WHAT YOU HAVE TO DO>
Can you copy out the data below word for word, from the line containing "重，呈点状、片状腐蚀。当热网运行时，铁锈随循环水进" down to the line containing "Wszystkie prawa zastrzeżone.", with both lines included and the pictures left out?

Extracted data
----------
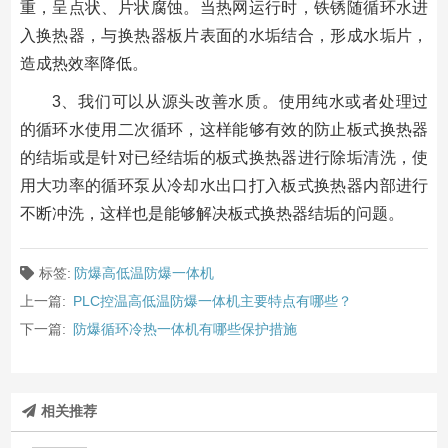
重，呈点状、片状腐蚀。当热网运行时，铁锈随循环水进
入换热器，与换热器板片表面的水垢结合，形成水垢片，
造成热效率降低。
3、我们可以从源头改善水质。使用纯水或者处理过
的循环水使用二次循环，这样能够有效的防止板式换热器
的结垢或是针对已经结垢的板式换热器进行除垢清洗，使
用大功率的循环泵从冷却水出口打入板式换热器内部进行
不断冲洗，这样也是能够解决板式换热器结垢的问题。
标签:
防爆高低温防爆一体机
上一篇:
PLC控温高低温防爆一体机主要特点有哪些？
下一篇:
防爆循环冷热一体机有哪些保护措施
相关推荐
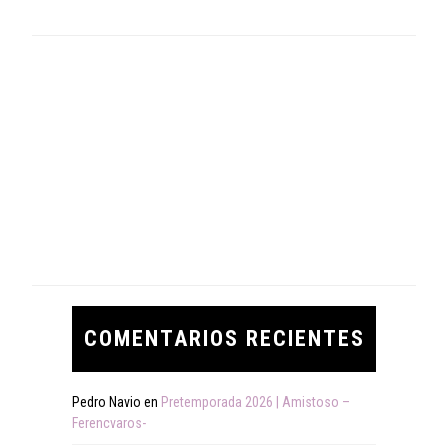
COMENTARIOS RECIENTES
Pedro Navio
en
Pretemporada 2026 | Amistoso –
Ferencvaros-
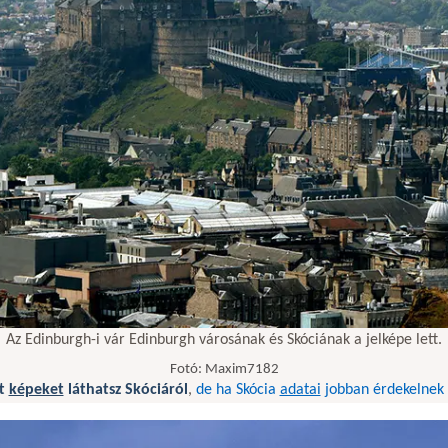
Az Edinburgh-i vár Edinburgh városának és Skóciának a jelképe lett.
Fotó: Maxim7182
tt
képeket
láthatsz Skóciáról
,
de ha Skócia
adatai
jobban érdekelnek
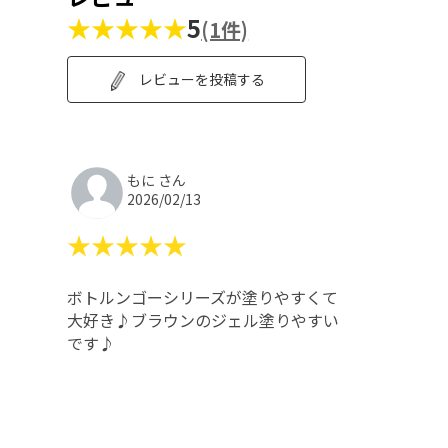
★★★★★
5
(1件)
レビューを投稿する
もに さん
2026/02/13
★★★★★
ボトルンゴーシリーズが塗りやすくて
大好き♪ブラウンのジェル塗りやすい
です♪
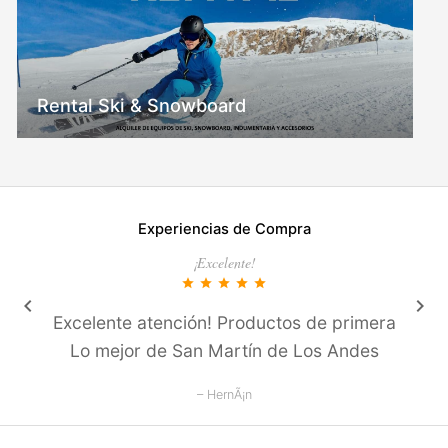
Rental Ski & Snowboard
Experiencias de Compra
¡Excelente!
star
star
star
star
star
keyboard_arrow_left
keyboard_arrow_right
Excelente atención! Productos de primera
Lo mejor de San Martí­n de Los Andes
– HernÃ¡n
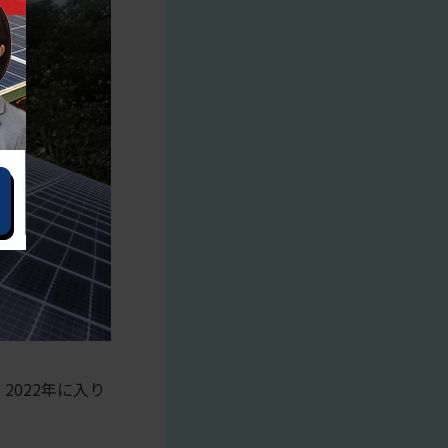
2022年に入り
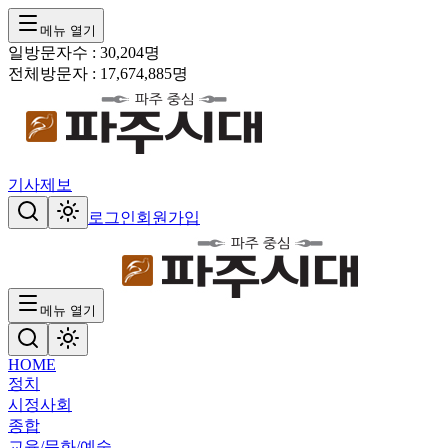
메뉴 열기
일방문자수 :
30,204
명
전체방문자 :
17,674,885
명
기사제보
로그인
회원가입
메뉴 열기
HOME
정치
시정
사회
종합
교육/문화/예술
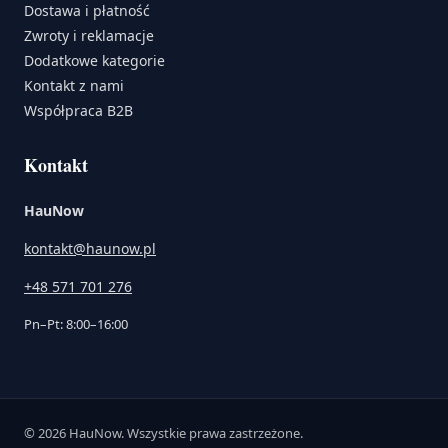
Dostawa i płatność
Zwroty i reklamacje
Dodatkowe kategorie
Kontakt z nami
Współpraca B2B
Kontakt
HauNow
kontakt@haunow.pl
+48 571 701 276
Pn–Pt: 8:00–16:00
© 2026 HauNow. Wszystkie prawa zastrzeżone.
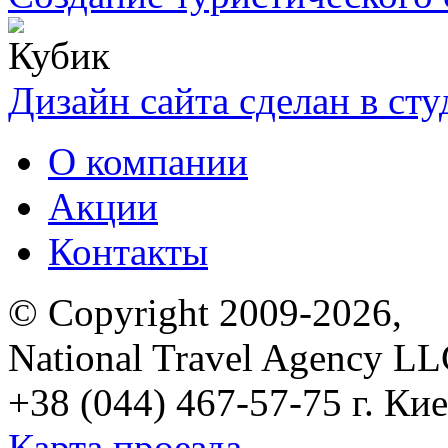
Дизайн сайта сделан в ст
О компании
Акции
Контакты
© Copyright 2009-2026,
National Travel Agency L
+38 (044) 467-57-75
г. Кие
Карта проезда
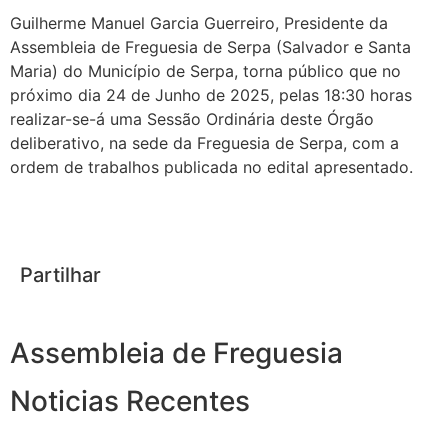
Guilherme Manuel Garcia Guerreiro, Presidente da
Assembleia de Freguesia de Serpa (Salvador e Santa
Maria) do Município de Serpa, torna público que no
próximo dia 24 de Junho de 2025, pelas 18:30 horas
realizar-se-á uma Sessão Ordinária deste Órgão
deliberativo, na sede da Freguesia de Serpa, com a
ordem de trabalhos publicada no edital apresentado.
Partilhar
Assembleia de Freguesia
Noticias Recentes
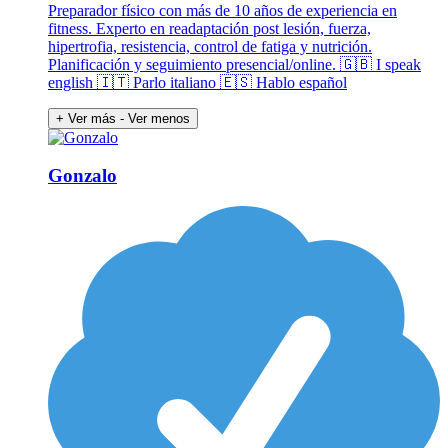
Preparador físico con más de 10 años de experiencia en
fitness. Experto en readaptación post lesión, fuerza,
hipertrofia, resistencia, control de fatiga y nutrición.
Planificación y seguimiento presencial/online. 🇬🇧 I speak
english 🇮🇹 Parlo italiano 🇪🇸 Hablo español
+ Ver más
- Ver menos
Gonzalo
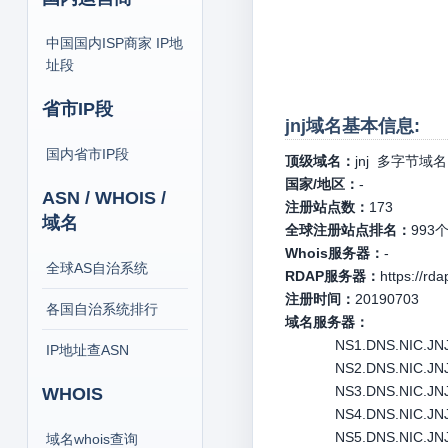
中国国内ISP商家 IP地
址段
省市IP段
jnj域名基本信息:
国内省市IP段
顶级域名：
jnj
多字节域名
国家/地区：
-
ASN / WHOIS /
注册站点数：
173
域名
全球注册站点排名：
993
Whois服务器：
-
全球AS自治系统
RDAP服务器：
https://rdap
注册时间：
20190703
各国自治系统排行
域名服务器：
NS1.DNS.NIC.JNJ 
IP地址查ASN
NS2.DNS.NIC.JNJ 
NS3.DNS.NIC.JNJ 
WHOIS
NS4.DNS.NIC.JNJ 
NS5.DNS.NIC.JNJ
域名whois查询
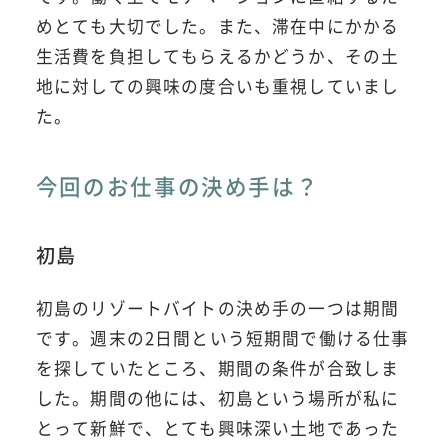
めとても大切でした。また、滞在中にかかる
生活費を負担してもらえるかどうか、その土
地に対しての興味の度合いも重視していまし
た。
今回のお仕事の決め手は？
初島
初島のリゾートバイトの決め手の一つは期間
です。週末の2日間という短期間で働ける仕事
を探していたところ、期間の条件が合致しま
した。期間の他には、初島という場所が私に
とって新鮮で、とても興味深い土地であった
----------
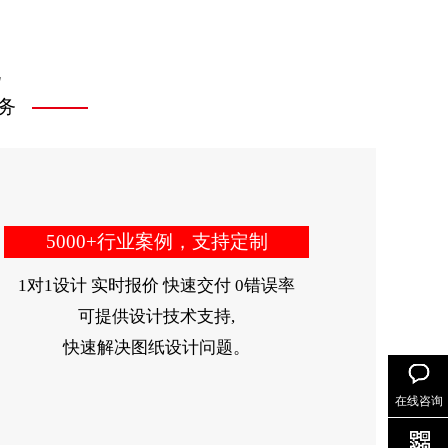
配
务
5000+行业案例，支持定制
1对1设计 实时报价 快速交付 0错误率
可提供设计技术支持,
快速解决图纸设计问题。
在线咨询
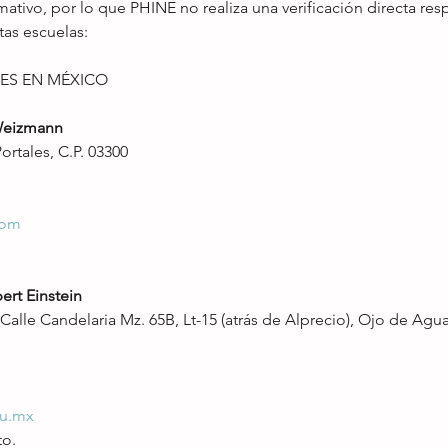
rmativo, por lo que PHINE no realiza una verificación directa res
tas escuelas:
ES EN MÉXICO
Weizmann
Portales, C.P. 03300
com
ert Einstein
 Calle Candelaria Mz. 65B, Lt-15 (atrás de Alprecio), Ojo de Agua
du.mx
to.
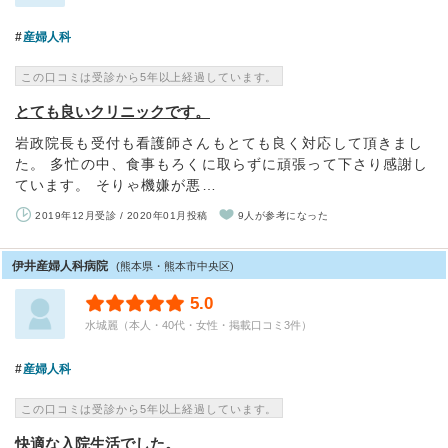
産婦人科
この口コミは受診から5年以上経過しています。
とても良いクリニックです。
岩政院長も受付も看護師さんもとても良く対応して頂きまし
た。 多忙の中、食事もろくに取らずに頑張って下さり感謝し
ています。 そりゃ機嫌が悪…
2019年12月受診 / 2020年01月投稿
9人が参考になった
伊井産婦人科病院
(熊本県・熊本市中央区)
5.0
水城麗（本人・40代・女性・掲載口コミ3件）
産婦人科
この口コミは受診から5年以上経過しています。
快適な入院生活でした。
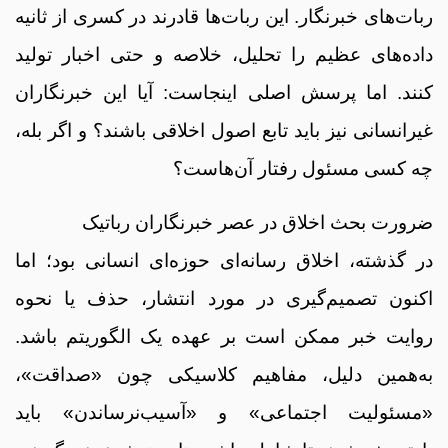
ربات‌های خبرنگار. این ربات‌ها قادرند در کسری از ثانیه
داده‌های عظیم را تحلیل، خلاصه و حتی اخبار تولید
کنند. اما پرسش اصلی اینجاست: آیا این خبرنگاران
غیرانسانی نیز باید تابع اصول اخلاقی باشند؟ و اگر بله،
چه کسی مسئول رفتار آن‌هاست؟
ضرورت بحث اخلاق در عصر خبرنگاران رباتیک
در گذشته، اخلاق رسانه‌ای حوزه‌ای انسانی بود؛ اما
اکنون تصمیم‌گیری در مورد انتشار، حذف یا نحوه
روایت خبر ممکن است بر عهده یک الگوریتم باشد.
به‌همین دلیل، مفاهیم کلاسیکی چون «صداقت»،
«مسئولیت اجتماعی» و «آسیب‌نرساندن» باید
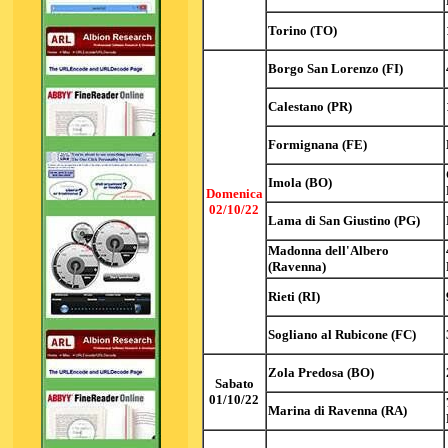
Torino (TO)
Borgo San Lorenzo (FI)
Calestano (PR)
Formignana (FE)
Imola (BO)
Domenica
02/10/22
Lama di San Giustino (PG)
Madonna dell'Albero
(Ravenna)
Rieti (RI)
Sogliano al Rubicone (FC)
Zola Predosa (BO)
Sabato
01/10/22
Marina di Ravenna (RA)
----------
RESULT FOR THIS EXERCISE>
重，呈点状、片状腐蚀。当热网运行时，铁锈随循环水进
入换热器，与换热器板片表面的水垢结合，形成水垢片，
造成热效率降低。
3、我们可以从源头改善水质。使用纯水或者处理过
的循环水使用二次循环，这样能够有效的防止板式换热器
的结垢或是针对已经结垢的板式换热器进行除垢清洗，使
用大功率的循环泵从冷却水出口打入板式换热器内部进行
不断冲洗，这样也是能够解决板式换热器结垢的问题。
标签:
防爆高低温防爆一体机
上一篇:
PLC控温高低温防爆一体机主要特点有哪些？
下一篇:
防爆循环冷热一体机有哪些保护措施
相关推荐
COMENTARIOS RECIENTES
Pedro Navio
en
Pretemporada 2026 | Amistoso –
Ferencvaros-
Az Edinburgh-i vár Edinburgh városának és Skóciának a jelképe lett.
Fotó: Maxim7182
tt
képeket
láthatsz Skóciáról
,
de ha Skócia
adatai
jobban érdekelnek
★★★★★
5
(1件)
レビューを投稿する
もに さん
2026/02/13
★★★★★
ボトルンゴーシリーズが塗りやすくて
大好き♪ブラウンのジェル塗りやすい
です♪
Rental Ski & Snowboard
Experiencias de Compra
¡Excelente!
star
star
star
star
star
keyboard_arrow_left
keyboard_arrow_right
Excelente atención! Productos de primera
Lo mejor de San Martí­n de Los Andes
– HernÃ¡n
2022年に入り
메뉴 열기
일방문자수 :
30,204
명
전체방문자 :
17,674,885
명
기사제보
로그인
회원가입
메뉴 열기
HOME
정치
시정
사회
종합
교육/문화/예술
Dostawa i płatność
Zwroty i reklamacje
Dodatkowe kategorie
Kontakt z nami
Współpraca B2B
Kontakt
HauNow
kontakt@haunow.pl
+48 571 701 276
Pn–Pt: 8:00–16:00
© 2026 HauNow. Wszystkie prawa zastrzeżone.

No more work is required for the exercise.